§ **EXCERPTED PASSAGE**
· · · ·

Joey’s experience seems to be a trend. Wendy Andrews, 45, used her lockdown time to write her book How To Recover From Pet Loss as part of her mission to combat disenfranchised grief. Pet bereavement, she said, is not taken seriously enough at the best of times, with grieving owners often thought to be overreacting; but “lockdown has exacerbated feelings of grief for many, as they don’t have access to their usual support network of friends, family, and work colleagues.”
Wendy is not alone in using lockdown to focus on mental health. The increase in free time has sparked a renewed commitment in maintaining positive mental wellbeing.
Hannah Walton, 21, is remarkably candid. “The year before, I was in a deep depressive state and didn’t think I’d achieve anything important with my life,” she said. When the pandemic hit, Hannah started volunteering for organisations supporting students and young people. She eventually started the One/Third Project, a student mentoring programme which works with young people who have suffered disadvantages or disruptions during their education.
“I learned how to be more patient with my growth as a person and how to embrace my solitude,” said Aditya Tiwari, 22. “I read a lot and wrote too. Eventually, I wrote a book of poems that captures both the possibilities and challenges of the non-metropolitan queer perspective from central India.”

· · · ·

§ **INFORMATION SHOWN**
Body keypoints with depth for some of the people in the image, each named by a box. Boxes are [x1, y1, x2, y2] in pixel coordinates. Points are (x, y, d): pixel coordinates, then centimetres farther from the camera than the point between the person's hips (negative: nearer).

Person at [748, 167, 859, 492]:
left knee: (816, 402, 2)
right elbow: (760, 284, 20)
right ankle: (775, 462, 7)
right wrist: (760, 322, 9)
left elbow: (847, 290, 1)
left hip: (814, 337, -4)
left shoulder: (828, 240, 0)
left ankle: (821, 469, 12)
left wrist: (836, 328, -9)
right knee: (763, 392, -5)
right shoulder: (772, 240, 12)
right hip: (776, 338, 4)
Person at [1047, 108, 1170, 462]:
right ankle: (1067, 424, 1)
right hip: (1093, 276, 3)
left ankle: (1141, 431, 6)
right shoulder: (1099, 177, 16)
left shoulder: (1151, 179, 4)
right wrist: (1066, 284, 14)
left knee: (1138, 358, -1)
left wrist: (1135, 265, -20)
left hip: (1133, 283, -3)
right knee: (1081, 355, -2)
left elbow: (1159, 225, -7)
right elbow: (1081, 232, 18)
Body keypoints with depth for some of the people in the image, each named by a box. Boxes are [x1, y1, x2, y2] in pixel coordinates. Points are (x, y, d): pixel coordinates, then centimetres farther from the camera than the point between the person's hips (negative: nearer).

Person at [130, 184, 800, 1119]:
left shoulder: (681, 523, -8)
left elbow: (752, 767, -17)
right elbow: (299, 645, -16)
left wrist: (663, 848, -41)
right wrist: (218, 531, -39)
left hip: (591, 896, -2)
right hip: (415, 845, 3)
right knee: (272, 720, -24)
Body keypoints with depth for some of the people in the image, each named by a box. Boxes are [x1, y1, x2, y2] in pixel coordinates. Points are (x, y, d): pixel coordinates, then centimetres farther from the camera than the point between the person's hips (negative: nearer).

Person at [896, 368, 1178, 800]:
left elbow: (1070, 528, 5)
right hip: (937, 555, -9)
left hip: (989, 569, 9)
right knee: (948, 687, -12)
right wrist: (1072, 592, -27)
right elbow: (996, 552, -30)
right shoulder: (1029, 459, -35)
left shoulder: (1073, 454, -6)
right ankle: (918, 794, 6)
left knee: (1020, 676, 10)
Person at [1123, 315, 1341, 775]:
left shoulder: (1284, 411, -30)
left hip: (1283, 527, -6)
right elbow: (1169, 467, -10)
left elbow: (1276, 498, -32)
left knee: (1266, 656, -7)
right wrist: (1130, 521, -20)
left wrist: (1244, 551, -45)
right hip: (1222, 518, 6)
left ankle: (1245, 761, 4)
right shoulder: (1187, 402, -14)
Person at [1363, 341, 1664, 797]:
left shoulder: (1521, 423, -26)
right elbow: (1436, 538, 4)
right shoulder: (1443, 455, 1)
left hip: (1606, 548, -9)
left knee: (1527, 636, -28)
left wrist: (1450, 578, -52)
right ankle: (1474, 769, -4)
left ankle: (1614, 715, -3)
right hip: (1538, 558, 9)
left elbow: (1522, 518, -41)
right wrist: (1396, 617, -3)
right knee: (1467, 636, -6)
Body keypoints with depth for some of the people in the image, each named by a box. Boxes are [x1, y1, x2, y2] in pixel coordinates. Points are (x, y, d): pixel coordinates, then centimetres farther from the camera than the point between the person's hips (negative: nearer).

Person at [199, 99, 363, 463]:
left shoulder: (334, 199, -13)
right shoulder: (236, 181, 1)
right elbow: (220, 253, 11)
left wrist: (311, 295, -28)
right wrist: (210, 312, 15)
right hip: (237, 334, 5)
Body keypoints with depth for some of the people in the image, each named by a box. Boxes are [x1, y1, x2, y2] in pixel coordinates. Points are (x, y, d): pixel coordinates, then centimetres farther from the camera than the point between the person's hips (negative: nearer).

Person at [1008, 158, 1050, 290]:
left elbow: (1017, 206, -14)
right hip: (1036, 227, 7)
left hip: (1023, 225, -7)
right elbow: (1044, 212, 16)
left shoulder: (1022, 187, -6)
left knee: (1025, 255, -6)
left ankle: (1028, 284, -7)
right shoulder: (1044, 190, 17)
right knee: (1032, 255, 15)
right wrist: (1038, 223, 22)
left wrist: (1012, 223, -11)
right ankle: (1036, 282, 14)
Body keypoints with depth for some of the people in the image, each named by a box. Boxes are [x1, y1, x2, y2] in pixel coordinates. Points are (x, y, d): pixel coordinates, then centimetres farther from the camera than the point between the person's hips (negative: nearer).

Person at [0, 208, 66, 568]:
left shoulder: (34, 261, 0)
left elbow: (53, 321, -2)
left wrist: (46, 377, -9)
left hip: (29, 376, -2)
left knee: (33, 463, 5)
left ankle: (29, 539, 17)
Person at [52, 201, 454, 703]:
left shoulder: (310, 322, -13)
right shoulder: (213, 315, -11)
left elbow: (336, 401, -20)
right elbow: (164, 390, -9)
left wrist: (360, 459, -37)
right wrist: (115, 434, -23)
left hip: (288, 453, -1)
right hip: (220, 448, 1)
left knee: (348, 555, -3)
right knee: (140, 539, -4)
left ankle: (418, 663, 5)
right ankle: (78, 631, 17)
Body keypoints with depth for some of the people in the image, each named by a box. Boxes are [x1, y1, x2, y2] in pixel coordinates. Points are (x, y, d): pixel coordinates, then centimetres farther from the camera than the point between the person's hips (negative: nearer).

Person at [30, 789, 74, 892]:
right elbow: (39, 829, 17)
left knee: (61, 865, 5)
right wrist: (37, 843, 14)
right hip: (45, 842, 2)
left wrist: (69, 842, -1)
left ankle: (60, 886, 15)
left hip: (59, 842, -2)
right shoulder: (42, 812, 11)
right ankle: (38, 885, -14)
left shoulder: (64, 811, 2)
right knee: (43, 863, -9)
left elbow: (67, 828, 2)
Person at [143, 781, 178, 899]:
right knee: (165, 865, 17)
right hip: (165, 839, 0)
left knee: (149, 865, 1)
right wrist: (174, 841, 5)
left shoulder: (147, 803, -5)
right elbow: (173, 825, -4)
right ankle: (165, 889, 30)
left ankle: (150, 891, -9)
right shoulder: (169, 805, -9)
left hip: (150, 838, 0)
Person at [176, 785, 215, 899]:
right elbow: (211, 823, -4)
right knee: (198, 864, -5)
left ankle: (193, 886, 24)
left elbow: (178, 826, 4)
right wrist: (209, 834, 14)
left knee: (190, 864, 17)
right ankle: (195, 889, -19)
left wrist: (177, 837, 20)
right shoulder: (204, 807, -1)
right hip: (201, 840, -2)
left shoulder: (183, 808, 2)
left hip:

· · · ·

§ **EXERCISE**
Rewrite everything in the lockdown passage from "Wendy is not" down to "during their education.", putting "young adults" in place of "young people".

§ **TASK OUTPUT**
Wendy is not alone in using lockdown to focus on mental health. The increase in free time has sparked a renewed commitment in maintaining positive mental wellbeing.
Hannah Walton, 21, is remarkably candid. “The year before, I was in a deep depressive state and didn’t think I’d achieve anything important with my life,” she said. When the pandemic hit, Hannah started volunteering for organisations supporting students and young adults. She eventually started the One/Third Project, a student mentoring programme which works with young adults who have suffered disadvantages or disruptions during their education.